- Assigned task
Transcribe all of the entries below exactly. Leave out the pictures.

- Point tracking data
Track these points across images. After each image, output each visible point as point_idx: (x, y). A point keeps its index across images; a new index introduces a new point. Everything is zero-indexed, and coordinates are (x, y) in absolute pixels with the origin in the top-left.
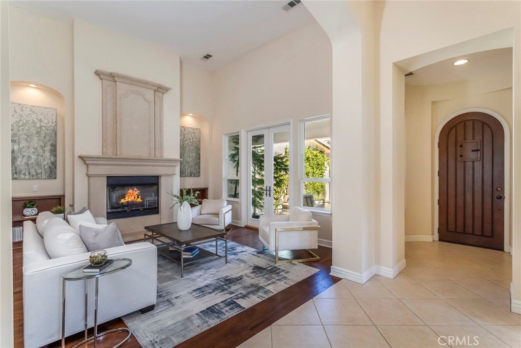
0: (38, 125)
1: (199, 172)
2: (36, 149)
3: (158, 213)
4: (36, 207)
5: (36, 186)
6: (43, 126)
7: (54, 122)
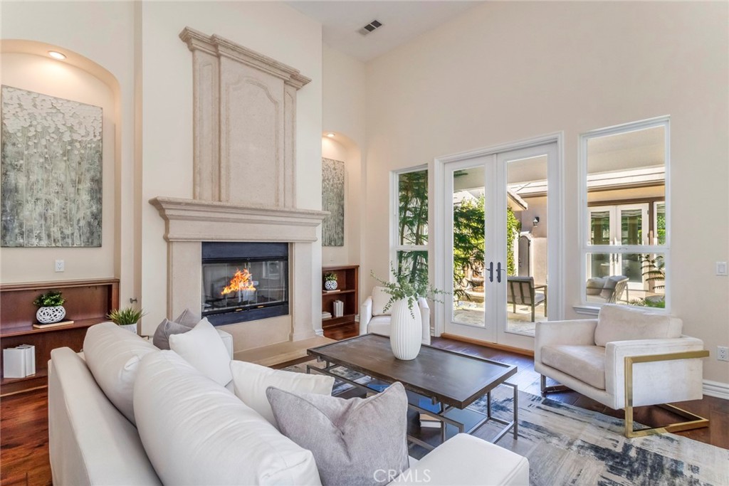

- Answer section
Track these points across images. After each image, output each visible point as point_idx: (x, y). A point keeps its index across images; a new index introduces a new point. Everything is zero-indexed, and coordinates are (x, y) in absolute pixels with the origin in the top-left.
0: (38, 125)
1: (199, 172)
2: (36, 149)
3: (158, 213)
4: (36, 207)
5: (36, 186)
6: (43, 126)
7: (54, 122)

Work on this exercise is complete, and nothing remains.